La broderie traditionnelle, une technique de décoration manuelle utilisée sur les costumes régionaux pour marquer l’origine, le statut ou la saison, est l’une des clés de ces tenues. Les motifs ne sont pas aléatoires : une fleur peut représenter la fertilité, un losange, la protection contre le mauvais œil, une ligne ondulée, la mer ou une rivière. Ces détails sont passés de mère en fille, souvent sans écriture, juste par imitation. Et c’est aussi vrai pour les habits régionaux, des ensembles complets de vêtements spécifiques à une zone géographique, souvent portés lors des fêtes ou des mariages. En Corse, le sarong femme n’est pas un accessoire exotique : c’est une pièce du quotidien, tissée à la main, utilisée pour transporter des légumes, se protéger du vent, ou couvrir les épaules lors des veillées. En Basse-Normandie, les sabots ne sont pas un accessoire de spectacle : ils sont faits pour marcher sur les chemins boueux, et leur claquement était un signal audible dans les villages.
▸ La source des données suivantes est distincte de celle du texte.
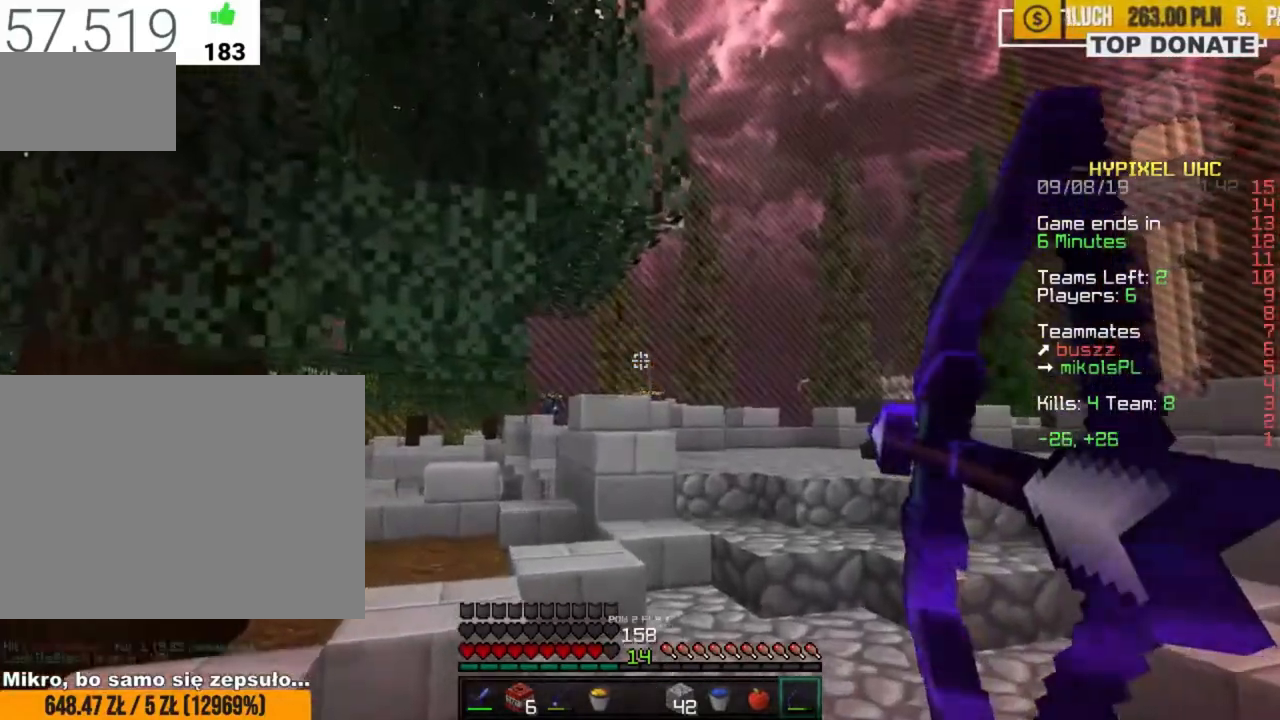
{"keys": ["w", "z"], "mouse": ["right"], "events": [[333, "mouse_right", "up"], [433, "mouse_right", "down"]]}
Les tenues régionales ne sont pas mortes. Elles se portent encore. À Lorient, pendant le Festival Interceltique, des centaines de gens les enfilent pour danser, chanter, célébrer. Dans les Pyrénées, les femmes portent encore leurs jupes plissées lors des fêtes du vin. En Vendée, les enfants apprennent à nouer les rubans de la coiffe avant d’aller à l’école. Ce n’est pas du folklore. C’est du vécu. C’est de la mémoire qui respire. Et quand on voit une femme en costume alsacien porter son panier de légumes au marché, ce n’est pas une reconstitution : c’est une continuité.
Dans la collection ci-dessous, vous trouverez des articles qui détaillent ces tenues, leurs origines, leurs symboles, et pourquoi elles résistent encore. Vous apprendrez quelles broderies valent aujourd’hui le plus, quels bijoux accompagnent les costumes, et pourquoi certains vêtements sont devenus des symboles nationaux malgré leur origine locale. Vous découvrirez aussi les erreurs courantes — comme confondre un bunad norvégien avec un costume français — et comment reconnaître l’authentique. Ce n’est pas un voyage dans le passé. C’est une carte des vies qui continuent, cachées sous les plis des tissus.
Découvrez les costumes traditionnels français régionaux : breton, alsacien, provençal, normand et basque. Chaque tenue raconte une histoire locale, des matériaux aux broderies, et reste vivante dans les fêtes d'aujourd'hui.